Lors de l'ouverture de la Coupe des Confédérations samedi 15 juin à Brasilia, le discours de la Présidente de la République Dilma Rousseff a été couvert par les sifflets d'une grande partie des tribunes du stade Mané Garrincha. Au même moment, la police repoussait des centaines de manifestants aux abords du stade, venus réclamer des logements décents et protester contre le coût exorbitant de l'organisation de la Coupe du Monde.
« Les Brésiliens en ont marre de travailler pour payer leurs factures en hausse, pour louer des appartements minuscules, et finir la journée fatigués devant la télévision à regarder une novela. Cela ne peut plus durer,» expliquait lundi la jeune cinéaste Denise Soares, originaire de Ponta Grossa. « Ca a été la goutte d'eau qui a fait débordé le vase. Nous sommes témoins de cette violence depuis le temps de la dictature militaire, voire même avant. Les Indiens se font arrêtés, des populations tout entières sont déplacés. La société brésilienne a besoin d'une impulsion.»

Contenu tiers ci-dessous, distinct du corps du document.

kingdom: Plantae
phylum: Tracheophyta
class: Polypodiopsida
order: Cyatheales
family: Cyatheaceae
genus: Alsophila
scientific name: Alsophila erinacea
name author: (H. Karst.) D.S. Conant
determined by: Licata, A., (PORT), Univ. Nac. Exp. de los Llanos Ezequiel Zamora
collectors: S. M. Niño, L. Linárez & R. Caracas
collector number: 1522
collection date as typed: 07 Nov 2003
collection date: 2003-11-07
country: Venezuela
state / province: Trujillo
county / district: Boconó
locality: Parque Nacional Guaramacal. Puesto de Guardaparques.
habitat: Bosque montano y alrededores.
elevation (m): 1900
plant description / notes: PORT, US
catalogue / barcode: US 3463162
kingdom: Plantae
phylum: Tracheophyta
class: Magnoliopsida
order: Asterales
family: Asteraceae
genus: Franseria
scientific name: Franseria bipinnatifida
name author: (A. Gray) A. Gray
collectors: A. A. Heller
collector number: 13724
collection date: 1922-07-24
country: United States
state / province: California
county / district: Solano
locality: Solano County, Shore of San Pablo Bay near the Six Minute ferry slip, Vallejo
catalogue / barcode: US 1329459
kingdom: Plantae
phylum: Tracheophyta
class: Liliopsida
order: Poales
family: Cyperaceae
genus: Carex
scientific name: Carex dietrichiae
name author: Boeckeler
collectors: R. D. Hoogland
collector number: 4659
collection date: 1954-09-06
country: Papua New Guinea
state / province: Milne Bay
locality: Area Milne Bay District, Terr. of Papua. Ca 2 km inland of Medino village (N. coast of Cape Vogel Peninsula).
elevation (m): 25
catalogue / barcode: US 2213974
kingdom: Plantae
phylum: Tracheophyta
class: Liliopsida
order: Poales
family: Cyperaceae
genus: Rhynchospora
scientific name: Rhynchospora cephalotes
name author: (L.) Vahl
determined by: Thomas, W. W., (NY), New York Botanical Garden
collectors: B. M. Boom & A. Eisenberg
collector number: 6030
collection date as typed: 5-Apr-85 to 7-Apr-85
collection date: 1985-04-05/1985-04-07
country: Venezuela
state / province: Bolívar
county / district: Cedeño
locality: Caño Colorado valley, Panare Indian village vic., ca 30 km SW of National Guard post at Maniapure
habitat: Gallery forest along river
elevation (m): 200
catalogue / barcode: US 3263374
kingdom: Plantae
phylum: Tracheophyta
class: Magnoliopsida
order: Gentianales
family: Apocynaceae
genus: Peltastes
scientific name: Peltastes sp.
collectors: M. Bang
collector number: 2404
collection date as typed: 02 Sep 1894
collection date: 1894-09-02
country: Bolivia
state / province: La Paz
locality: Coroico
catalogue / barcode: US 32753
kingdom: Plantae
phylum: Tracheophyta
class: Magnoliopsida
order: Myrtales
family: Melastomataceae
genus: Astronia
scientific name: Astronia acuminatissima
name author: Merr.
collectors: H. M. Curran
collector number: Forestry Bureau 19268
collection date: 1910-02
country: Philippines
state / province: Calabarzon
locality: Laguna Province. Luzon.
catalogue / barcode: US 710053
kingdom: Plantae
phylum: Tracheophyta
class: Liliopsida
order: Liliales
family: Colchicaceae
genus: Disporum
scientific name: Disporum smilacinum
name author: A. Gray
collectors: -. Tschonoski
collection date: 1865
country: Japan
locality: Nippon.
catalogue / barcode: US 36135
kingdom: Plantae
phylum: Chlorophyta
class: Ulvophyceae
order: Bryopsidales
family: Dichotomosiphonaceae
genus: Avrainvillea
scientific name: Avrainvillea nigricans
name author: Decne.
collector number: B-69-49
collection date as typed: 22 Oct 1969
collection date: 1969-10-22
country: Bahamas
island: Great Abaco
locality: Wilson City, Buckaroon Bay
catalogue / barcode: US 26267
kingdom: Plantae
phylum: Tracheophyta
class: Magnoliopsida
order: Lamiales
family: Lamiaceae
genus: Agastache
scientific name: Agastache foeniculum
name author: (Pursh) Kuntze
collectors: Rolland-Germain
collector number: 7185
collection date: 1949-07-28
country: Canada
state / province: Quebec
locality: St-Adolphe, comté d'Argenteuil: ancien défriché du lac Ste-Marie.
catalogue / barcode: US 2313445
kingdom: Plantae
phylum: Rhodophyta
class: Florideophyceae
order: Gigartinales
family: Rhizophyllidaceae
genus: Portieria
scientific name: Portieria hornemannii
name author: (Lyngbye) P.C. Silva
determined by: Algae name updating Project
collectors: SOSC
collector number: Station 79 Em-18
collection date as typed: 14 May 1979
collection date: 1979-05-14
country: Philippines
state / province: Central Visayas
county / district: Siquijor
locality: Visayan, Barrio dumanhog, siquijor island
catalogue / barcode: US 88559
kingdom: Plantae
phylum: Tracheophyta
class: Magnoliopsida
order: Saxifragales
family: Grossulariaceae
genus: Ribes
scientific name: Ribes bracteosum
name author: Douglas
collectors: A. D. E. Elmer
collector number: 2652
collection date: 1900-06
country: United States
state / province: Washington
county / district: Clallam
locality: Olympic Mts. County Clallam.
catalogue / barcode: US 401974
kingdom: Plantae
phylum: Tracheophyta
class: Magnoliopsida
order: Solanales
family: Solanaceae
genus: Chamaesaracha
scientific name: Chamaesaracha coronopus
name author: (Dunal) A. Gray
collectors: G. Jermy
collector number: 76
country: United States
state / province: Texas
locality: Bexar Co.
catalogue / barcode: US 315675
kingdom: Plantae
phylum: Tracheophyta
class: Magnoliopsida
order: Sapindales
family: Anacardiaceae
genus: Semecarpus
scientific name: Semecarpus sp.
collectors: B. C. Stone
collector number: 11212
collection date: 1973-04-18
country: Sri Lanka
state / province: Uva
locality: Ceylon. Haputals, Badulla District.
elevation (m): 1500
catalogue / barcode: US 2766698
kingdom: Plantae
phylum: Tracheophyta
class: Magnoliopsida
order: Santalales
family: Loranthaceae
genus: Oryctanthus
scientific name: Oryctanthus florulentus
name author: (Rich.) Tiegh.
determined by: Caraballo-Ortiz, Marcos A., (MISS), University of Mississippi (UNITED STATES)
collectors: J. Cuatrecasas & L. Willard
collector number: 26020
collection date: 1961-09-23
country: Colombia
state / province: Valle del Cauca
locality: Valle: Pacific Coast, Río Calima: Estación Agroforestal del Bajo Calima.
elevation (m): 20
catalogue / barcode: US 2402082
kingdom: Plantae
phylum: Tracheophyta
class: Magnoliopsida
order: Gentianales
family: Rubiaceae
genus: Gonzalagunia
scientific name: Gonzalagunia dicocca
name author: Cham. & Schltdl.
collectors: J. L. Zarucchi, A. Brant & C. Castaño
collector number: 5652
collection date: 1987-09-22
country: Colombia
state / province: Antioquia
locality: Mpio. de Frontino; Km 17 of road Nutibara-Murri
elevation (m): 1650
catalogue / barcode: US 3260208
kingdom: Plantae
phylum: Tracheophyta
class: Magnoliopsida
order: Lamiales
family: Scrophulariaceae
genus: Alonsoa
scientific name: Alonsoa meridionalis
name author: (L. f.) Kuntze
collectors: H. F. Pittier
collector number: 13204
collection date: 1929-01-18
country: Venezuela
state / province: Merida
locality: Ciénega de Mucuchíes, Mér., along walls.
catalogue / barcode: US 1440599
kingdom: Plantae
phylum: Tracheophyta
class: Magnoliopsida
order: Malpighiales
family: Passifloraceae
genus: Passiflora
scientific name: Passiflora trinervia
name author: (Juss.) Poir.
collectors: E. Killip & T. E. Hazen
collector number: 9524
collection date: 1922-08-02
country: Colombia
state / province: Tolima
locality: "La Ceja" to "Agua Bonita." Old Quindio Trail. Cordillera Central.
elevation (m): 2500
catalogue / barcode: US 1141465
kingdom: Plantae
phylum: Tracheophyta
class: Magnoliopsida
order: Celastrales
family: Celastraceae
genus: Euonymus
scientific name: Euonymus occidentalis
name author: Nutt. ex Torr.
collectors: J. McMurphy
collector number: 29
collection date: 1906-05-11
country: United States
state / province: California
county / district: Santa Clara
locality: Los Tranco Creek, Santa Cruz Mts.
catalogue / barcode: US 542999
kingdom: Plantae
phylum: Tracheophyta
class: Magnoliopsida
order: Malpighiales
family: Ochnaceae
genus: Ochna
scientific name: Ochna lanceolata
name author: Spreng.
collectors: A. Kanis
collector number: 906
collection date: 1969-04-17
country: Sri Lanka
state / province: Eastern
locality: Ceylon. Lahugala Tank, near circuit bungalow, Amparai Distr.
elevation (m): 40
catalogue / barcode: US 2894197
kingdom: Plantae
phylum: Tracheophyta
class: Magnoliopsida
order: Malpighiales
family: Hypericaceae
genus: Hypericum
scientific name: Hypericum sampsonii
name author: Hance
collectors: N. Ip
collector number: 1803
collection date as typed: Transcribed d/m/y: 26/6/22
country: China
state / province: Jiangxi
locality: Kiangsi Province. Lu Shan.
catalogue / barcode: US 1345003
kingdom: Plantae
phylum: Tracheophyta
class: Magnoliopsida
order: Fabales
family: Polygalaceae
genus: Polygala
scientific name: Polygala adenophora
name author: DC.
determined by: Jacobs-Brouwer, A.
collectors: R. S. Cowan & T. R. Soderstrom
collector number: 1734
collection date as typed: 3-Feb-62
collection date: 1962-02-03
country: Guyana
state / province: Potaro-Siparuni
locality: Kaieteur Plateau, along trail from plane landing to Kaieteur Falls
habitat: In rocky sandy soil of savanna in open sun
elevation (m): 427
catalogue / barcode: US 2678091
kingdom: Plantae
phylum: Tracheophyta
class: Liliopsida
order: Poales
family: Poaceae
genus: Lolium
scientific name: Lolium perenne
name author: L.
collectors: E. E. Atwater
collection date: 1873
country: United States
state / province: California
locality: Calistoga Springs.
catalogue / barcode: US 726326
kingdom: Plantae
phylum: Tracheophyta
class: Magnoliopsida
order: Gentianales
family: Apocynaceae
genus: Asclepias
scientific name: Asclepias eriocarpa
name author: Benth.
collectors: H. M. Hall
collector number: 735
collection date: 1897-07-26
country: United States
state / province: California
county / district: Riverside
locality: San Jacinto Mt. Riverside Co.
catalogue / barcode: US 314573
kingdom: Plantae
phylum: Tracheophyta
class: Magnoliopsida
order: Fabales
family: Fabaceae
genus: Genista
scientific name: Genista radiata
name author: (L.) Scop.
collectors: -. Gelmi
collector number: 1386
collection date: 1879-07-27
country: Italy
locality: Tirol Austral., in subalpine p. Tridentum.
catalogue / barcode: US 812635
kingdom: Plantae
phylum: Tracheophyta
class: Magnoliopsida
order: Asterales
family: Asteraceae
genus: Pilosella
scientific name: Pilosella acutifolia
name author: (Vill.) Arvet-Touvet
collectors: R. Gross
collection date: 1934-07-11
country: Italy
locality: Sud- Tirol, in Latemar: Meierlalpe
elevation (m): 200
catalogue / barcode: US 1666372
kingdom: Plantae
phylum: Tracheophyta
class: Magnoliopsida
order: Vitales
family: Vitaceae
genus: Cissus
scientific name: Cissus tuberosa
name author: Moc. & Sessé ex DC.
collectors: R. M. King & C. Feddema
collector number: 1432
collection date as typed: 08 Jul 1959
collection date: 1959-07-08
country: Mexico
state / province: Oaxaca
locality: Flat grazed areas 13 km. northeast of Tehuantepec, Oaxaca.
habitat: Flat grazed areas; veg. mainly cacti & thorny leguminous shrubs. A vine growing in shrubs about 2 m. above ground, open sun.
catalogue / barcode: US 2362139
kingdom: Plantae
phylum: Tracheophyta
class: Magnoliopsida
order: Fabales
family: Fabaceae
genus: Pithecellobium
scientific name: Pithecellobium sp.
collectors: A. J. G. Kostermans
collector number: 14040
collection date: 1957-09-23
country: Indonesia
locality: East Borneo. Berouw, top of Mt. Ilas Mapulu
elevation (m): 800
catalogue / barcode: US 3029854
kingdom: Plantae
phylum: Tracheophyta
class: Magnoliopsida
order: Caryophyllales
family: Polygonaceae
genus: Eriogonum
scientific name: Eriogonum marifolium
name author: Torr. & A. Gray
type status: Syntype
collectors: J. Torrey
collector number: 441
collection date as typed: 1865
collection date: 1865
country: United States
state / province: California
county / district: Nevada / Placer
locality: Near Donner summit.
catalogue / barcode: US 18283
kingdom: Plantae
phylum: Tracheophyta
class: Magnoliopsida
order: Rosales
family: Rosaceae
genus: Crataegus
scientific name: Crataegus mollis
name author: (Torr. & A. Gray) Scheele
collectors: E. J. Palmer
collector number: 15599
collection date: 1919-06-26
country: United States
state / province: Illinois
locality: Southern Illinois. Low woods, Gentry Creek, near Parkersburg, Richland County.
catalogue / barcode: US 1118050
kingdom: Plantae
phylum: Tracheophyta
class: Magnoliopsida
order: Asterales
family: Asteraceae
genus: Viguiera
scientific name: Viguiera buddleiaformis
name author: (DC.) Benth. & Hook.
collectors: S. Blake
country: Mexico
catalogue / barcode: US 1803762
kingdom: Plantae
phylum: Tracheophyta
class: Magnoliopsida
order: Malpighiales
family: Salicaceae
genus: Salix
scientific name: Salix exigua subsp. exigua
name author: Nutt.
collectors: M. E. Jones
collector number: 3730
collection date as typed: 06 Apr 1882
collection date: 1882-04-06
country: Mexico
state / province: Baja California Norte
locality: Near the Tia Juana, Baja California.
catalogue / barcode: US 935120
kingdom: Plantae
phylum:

Lundi, à Curitiba, ville de deux millions d'habitants dans le sud du Brésil, il y avait principalement des jeunes dans la rue. Les manifestants ont fait part de leur ras-le-bol en demandant au gouvernement de Dilma Rousseff d'investir de façon considérable dans l'éducation et les services de santé publiques. Les manifestants ont aussi réclamé une baisse des prix et de meilleurs salaires pour les fonctionnaires. Alors que le pays traverse un ralentissement économique inquiétant, le coût de la vie est en constante hausse, en particulier ceux du logement et de l'alimentation.
De nombreuses pancartes encourageant les étrangers à boycotter les manifestations sportives étaient aussi présentes dans la foule, qui a regroupé près de 10,000 personnes dans la capitale du Parana. De nombreux observateurs locaux expliquent qu'une manifestation d'une telle ampleur n'avait pas eu lieu depuis la chute du Président Fernando Collor en 1992 suite à une sombre affaire de corruption. « Sort de Facebook et envahi les rues, » incitait une pancarte tenu par un étudiant.
Pour la première fois depuis son éléction à la Présidence de la République en 2010, la travailliste Dilma Rousseff a vu sa côte de popularité chuter de huit points en juin, selon l'institut Data Folha. Elle vient d'ailleurs d'annuler un déplacement officiel au Japon prévu la semaine prochaine. « Nous ne lacherons pas, » criait lundi une avocate d'une trentaine d'années dans les rues de Curitiba, « le Brésil doit changer ».